### EXERCISE A
Which factors does the passage on the UCPN-Maoist's election results name as responsible for the party's defeat? List every one.
### EXERCISE B
Could you reproduce the passage on the UCPN-Maoist's election results word for word, starting with "Internal problems, contradictions" and going on through "external conspiracy."?

### TEXT PASSAGE

⁂

When they were united in the past, their combined strength
was so strong that no other party in the country could ever match their might. The
UCPN-Maoist had won 121 seats out of 240 under the first-past-the post system
of the election held in 2008. But the
UCPN-Maoist won only 26 out of 240 in the election held in November last year.
The UCPN-Maoist claimed that conspiracy and rigging were primarily responsible
for its defeat in the election. It may be true to some extent but not in
totality. The rigging alone was not the sole reason for its humiliating defeat.
Internal problems, contradictions in
principles and action as well as deviation on certain issues are more
responsible for this poor showing of the UCPN-Maoist in the election than the
external conspiracy.

⁂

### GIVEN INFORMATION
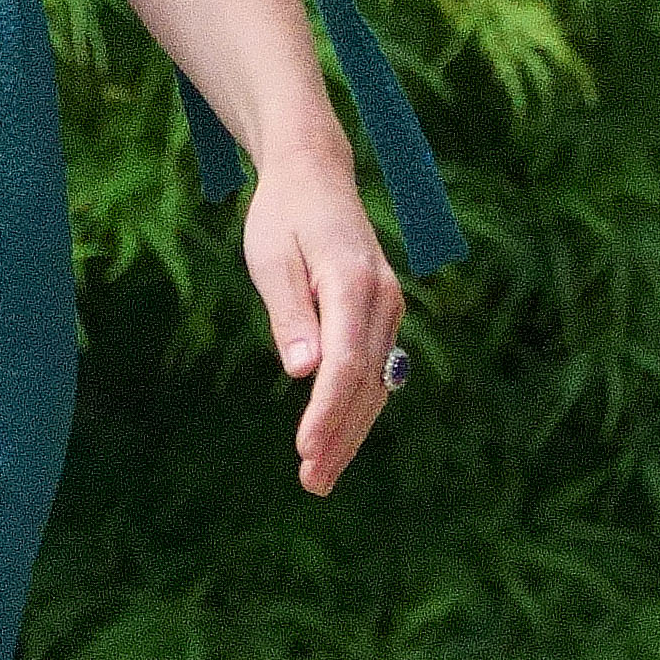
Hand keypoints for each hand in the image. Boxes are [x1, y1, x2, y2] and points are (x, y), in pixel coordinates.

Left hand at [241, 141, 404, 495]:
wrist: (315, 176)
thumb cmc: (283, 217)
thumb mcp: (270, 259)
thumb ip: (289, 313)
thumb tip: (303, 371)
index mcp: (353, 284)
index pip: (344, 365)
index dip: (326, 413)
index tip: (305, 450)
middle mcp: (382, 299)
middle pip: (365, 383)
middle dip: (339, 437)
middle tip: (312, 483)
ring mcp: (388, 307)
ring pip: (375, 384)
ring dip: (350, 431)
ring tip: (319, 476)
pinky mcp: (382, 314)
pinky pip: (374, 371)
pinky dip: (357, 408)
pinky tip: (336, 439)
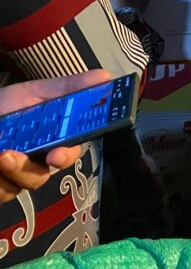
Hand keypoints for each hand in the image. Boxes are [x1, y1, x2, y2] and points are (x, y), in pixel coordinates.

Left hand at [0, 69, 110, 201]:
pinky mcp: (1, 185)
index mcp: (55, 141)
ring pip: (16, 185)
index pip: (69, 153)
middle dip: (25, 169)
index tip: (55, 155)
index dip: (66, 156)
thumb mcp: (37, 92)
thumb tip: (104, 78)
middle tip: (8, 155)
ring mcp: (16, 176)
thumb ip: (69, 88)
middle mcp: (38, 162)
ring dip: (7, 170)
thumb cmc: (10, 105)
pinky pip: (2, 190)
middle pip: (41, 176)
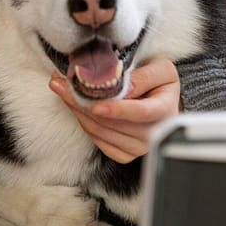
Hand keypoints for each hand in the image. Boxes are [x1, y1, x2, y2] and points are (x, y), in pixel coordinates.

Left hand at [48, 57, 181, 163]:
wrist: (165, 105)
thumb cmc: (162, 85)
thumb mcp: (161, 70)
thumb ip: (143, 76)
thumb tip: (117, 86)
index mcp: (163, 112)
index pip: (140, 113)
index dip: (117, 110)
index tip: (96, 106)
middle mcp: (151, 135)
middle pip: (111, 123)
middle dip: (82, 103)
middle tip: (60, 83)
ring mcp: (136, 149)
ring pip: (99, 131)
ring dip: (76, 110)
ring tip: (61, 89)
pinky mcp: (123, 155)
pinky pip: (96, 139)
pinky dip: (82, 121)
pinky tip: (74, 105)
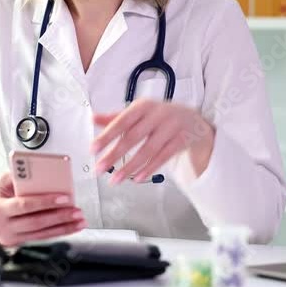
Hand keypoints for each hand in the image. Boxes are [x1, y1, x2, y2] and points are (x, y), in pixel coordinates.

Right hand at [0, 172, 84, 245]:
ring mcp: (10, 240)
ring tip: (79, 221)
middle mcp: (3, 228)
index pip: (26, 206)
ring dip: (64, 228)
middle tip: (77, 211)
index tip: (64, 198)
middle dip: (60, 217)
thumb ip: (16, 177)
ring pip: (41, 235)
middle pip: (37, 223)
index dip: (46, 202)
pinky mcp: (16, 245)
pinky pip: (39, 239)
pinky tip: (69, 228)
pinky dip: (56, 233)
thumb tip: (38, 172)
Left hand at [90, 99, 215, 183]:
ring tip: (115, 180)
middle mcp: (157, 114)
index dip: (107, 135)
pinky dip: (150, 169)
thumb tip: (93, 118)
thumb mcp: (139, 113)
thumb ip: (116, 118)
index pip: (122, 121)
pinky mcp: (181, 140)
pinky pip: (164, 157)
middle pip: (133, 137)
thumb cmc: (158, 117)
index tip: (93, 149)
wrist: (192, 120)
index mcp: (143, 106)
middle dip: (114, 155)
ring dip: (130, 167)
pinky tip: (138, 178)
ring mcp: (171, 127)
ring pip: (148, 150)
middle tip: (99, 169)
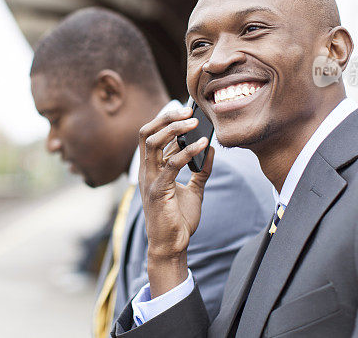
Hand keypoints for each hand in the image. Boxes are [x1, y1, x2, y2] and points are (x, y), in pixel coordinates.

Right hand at [138, 107, 214, 296]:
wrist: (173, 246)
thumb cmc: (179, 219)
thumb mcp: (195, 190)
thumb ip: (201, 170)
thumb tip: (211, 148)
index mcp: (151, 168)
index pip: (151, 135)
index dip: (166, 120)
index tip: (186, 111)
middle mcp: (146, 171)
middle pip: (147, 132)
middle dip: (166, 118)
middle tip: (188, 112)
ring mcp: (149, 180)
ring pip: (153, 142)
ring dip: (174, 129)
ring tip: (194, 123)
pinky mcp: (158, 191)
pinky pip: (170, 165)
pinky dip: (187, 152)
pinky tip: (203, 146)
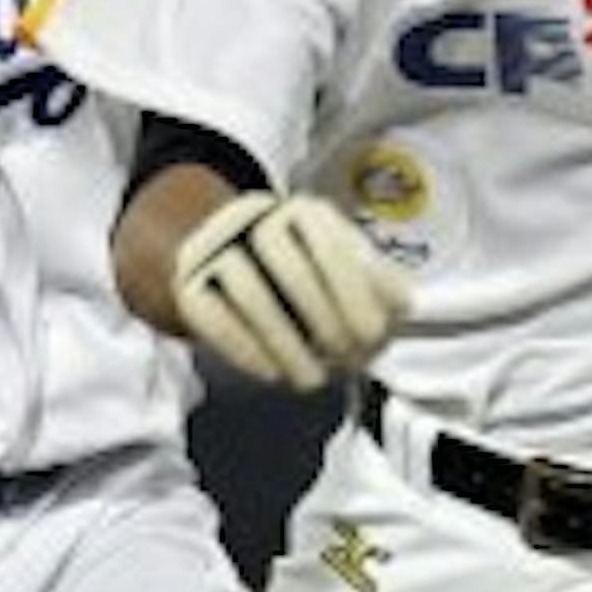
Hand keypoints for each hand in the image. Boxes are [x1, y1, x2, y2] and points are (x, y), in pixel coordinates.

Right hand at [172, 191, 411, 391]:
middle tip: (346, 360)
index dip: (353, 291)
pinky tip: (272, 373)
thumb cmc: (304, 270)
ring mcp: (216, 249)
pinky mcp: (188, 283)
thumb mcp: (345, 265)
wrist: (226, 257)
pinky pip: (210, 314)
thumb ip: (378, 281)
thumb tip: (403, 303)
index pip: (329, 243)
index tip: (374, 335)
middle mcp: (256, 220)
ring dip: (286, 342)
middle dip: (323, 319)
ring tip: (313, 379)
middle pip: (287, 265)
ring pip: (248, 291)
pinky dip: (244, 347)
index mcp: (304, 211)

⁂

### RESPONSE A
- Conspiracy (external conspiracy)
- Rigging
- Internal problems
- Contradictions in principles and action
- Deviation on certain issues

### RESPONSE B
Internal problems, contradictions in
principles and action as well as deviation on certain issues are more
responsible for this poor showing of the UCPN-Maoist in the election than the
external conspiracy.